Reid took a swipe at his Republican colleagues when told they wanted to spend months debating the bill he's trying to hammer out.
"I believe that the Republican leader and all of his colleagues, with the exception of a couple there — one of whom is Sen. Snowe, and there are a couple others — want to do anything that they can do not to have a bill," he said.
One-On-One Approach
Such blunt questioning of Republicans' motives is vintage Reid. Georgetown University's Stephen Wayne says it serves to foster us-versus-them solidarity in a Democratic caucus that's divided over key health care issues.
"He's appealing to Democratic unity, and the one thing all the Democrats can agree on is that the Republicans seem to be naysayers in this," Wayne said.
But Reid also needs the support of at least some Republicans, if only to provide political cover for fence-sitting Democrats to back whatever bill he comes up with. By Thursday, Reid had softened his rhetoric, saying he was confident more GOP senators would end up on his side.
"I've spoken to two other Republicans today on health care and who knows? We may yet have help from one of those two or both of those, so we're not writing off the Republicans," he said.
It's the same one-on-one approach that Reid used successfully earlier this year to get three Republican senators behind President Obama's stimulus package. Wayne says Reid is no hard-charging Lyndon Johnson; rather, Reid strikes a soft stance to make a hard sell.
"He has a tenacity," he said. "He also tends to have a low-key approach; he tends to be a person who wants to placate others."
Bringing People Together
Reid declined to be interviewed for this report. But Max Baucus, who is one of the two committee chairmen whose bills Reid is blending, says the majority leader is indeed the right man for the job.
"I mean, he's conciliatory. I mean, he's a moderator. He's — look, he's been leader. As leader, you've got to bring people together," Baucus said. "That's the nature of leader and he's very good at it."
Indeed, one of the first concessions Baucus made on the centrist health care bill his Finance Committee produced was to Reid. The majority leader demanded, and got, a multiyear exemption from higher Medicaid rates for his state and three others with high unemployment.
Republicans, including Arizona Sen. John McCain, cried foul.
"Who pays?" he said. "The other states, duh."
But Reid stood his ground: "The people of Nevada are hurting and I make absolutely no apologies, none, for helping people in my state, in our nation, who are hurting the most."
'Oblivious' To Election Problems
As it happens, Reid is also up for re-election next year. Republicans have him in their crosshairs. But West Virginia Democrat Jay Rockefeller, who's in the liberal wing of his party, insists Reid is entirely focused on health care.
"I think he's made of steel," he said. "I mean, he's oblivious to whatever election problems he has. I've never seen anybody quite like that, be so oblivious. "
Reid, who has raised close to $10 million for his re-election and is on track to meet a $25 million goal, on Thursday sought to play down home state approval ratings that hover in the upper 30s.
"All my polling numbers are fine, and I'm continuing to do the best I can for the people of this country and the people of Nevada," he said.
David Damore of the University of Nevada, Las Vegas has been tracking Reid's political fortunes. He says the four-term senator's handling of the health care powder keg is being watched closely back home.

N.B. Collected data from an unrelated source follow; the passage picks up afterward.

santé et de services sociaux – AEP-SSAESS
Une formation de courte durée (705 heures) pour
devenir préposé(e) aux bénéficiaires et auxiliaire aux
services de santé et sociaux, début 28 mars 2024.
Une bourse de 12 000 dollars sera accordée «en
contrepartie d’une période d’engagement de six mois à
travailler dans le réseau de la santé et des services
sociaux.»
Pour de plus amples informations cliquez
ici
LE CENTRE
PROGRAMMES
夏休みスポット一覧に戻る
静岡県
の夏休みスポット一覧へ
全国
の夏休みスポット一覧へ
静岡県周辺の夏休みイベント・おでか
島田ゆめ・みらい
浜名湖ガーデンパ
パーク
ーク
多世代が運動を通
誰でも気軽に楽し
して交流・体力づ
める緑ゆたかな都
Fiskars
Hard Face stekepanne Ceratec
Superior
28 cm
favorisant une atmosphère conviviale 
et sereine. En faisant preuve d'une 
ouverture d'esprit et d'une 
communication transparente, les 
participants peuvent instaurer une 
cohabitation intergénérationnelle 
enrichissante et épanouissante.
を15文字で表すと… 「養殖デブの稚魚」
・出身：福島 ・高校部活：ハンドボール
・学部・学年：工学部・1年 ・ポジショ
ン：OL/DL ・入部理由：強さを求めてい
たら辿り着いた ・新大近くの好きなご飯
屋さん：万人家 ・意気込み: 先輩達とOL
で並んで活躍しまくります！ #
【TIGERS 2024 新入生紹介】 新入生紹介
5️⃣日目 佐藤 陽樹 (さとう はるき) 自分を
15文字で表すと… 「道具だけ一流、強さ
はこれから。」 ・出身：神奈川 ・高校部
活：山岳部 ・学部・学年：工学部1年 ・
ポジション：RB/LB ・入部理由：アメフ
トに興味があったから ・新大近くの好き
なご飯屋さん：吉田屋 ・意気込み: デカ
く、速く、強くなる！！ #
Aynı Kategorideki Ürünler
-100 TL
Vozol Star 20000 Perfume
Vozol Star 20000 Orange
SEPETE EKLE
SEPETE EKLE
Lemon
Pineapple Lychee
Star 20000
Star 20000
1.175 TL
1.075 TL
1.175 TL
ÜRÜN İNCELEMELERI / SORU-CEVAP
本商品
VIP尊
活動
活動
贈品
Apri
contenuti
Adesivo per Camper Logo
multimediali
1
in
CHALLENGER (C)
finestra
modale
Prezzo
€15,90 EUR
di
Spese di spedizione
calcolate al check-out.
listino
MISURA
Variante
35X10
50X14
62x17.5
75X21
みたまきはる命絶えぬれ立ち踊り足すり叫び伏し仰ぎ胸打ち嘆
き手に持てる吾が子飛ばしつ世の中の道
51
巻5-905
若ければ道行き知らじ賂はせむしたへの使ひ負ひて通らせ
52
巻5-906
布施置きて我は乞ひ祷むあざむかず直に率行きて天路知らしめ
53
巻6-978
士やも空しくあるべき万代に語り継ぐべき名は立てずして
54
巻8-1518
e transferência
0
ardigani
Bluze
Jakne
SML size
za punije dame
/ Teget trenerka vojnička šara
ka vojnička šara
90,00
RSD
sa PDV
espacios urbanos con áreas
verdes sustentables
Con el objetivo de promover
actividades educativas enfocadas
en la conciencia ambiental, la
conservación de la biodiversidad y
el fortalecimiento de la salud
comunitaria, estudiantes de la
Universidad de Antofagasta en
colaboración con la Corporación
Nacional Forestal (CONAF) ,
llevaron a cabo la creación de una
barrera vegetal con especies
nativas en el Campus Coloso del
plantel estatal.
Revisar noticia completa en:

"I think a lot of people are looking to him to exercise his leadership, to show his value to Nevada, to show that he is a key player — not only can he deliver the pork for Nevada, but he can also have a huge say in shaping policy in a manner that may be beneficial to Nevada interests, so I think it's a big test for him," Damore said.
"It's gonna be Harry Reid's bill," said Tennessee Republican Lamar Alexander, a member of the GOP leadership team. He thinks Reid is making a mistake not inviting Republicans in to help merge the two health bills.
"The difficulty Sen. Reid has is, if he writes it in his back room with just the Democrats, he's going to lose support in the country for the bill, and eventually, he's going to lose votes," he said.
But if Reid does have any misgivings, none were apparent as he emerged from a meeting with his fellow Democrats on Thursday.
"We must succeed in reform," he said. "It's something the American people deserve, and we're going to complete that for them."